Work to be completed
Copy the listing exactly as given. Omit every picture.

Start of Stored data

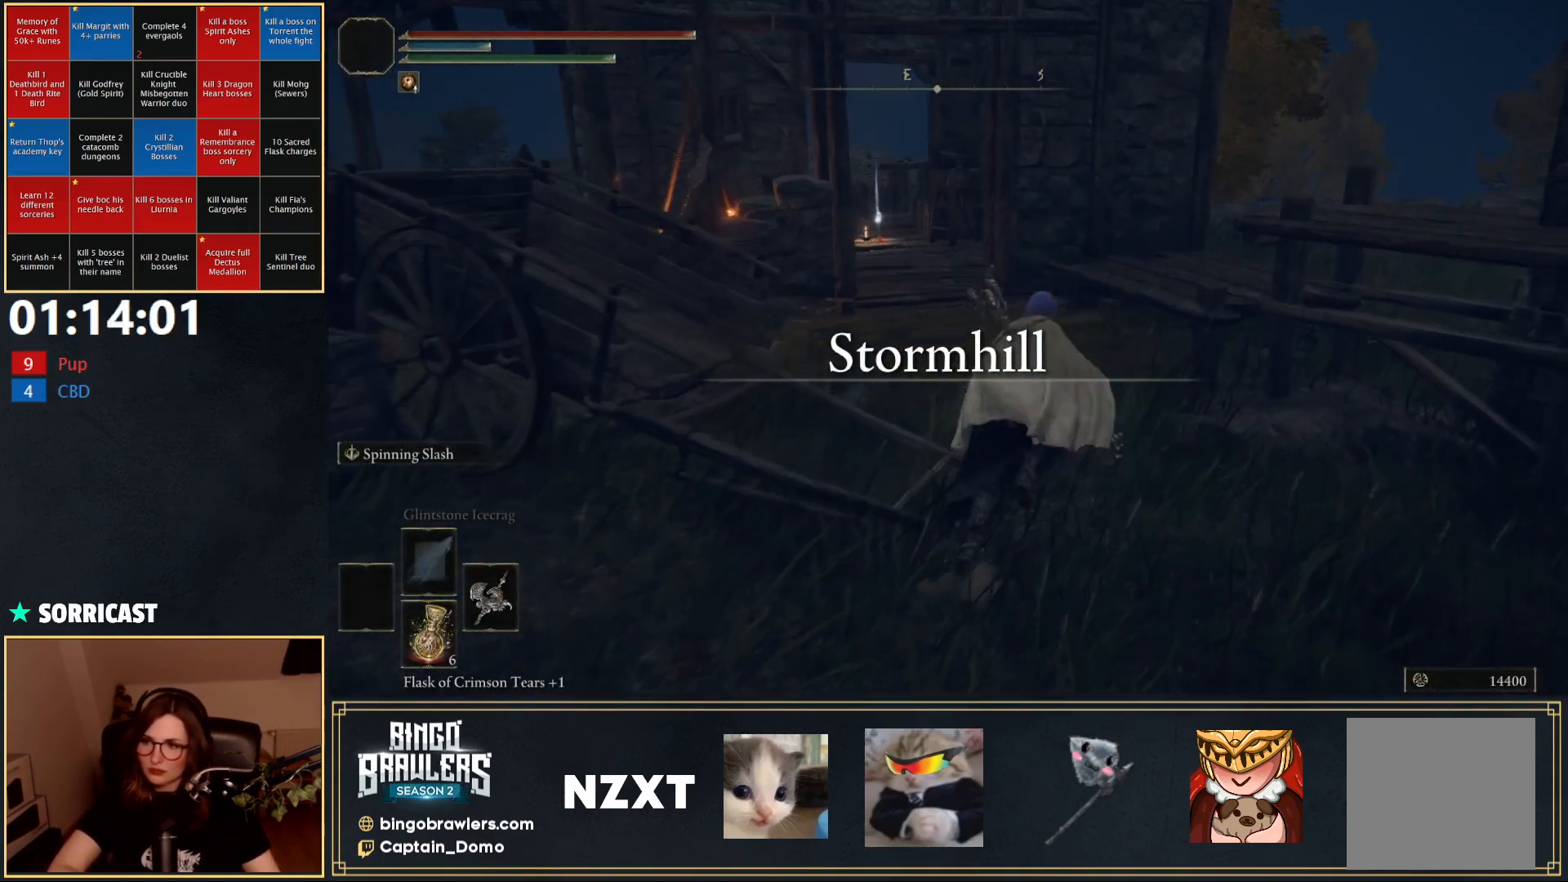
{"buttons": ["B"], "left_stick": "up", "right_stick": "center", "events": [[167, "right_stick", "left"], [333, "right_stick", "center"]]}
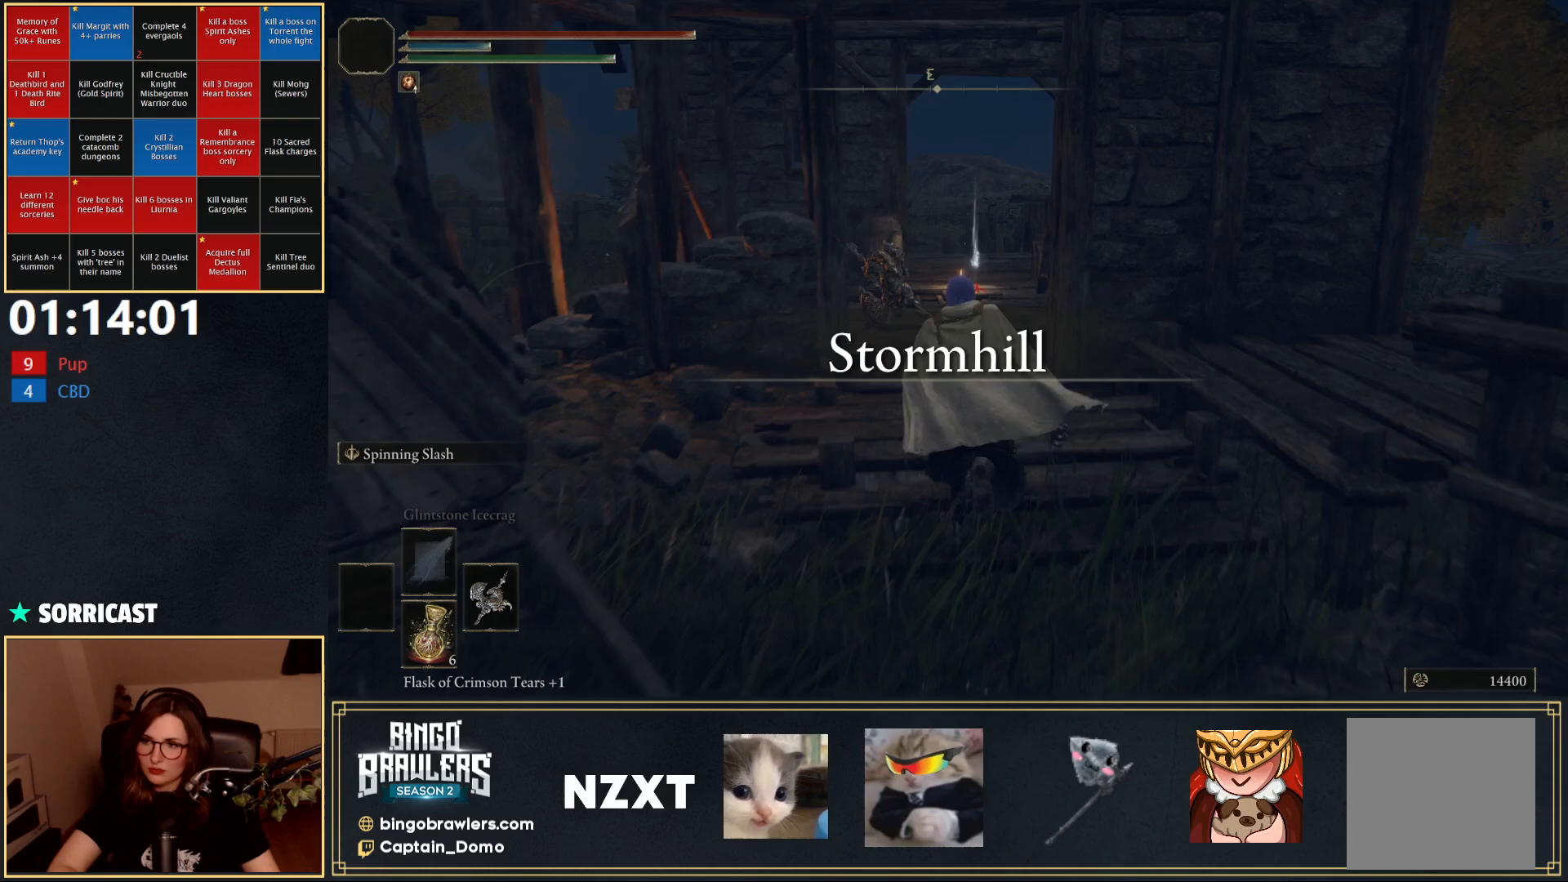
{"buttons": ["B"], "left_stick": "up", "right_stick": "center", "events": []}
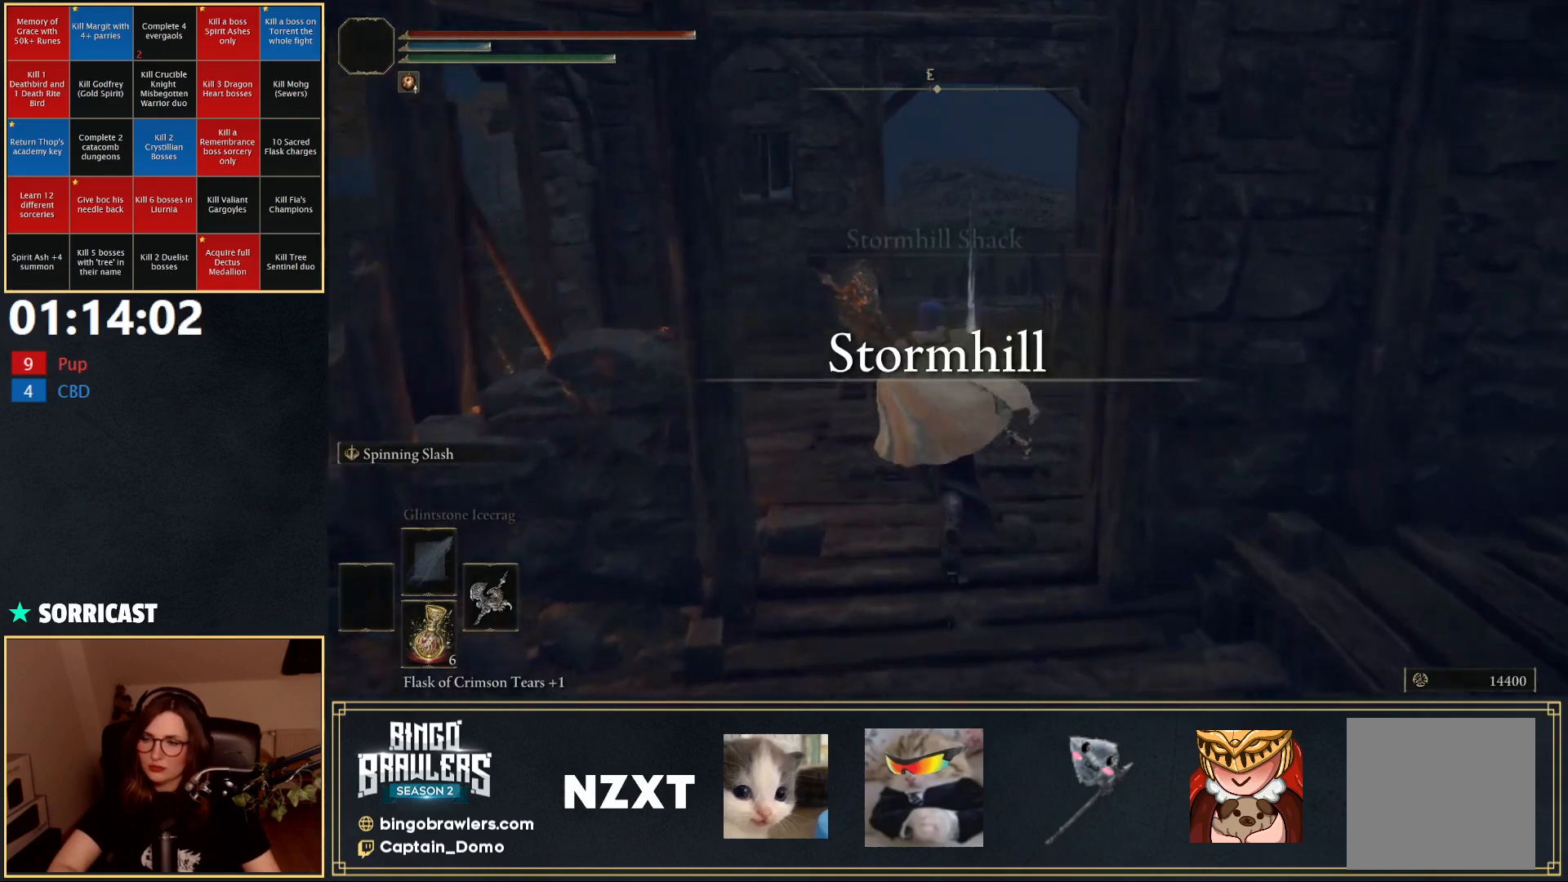
{"buttons": [], "left_stick": "up", "right_stick": "center", "events": [[250, "B", "up"], [367, "Y", "down"], [467, "Y", "up"]]}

End of Stored data

Response for this exercise
{"buttons": ["B"], "left_stick": "up", "right_stick": "center", "events": [[167, "right_stick", "left"], [333, "right_stick", "center"]]}
{"buttons": ["B"], "left_stick": "up", "right_stick": "center", "events": []}
{"buttons": [], "left_stick": "up", "right_stick": "center", "events": [[250, "B", "up"], [367, "Y", "down"], [467, "Y", "up"]]}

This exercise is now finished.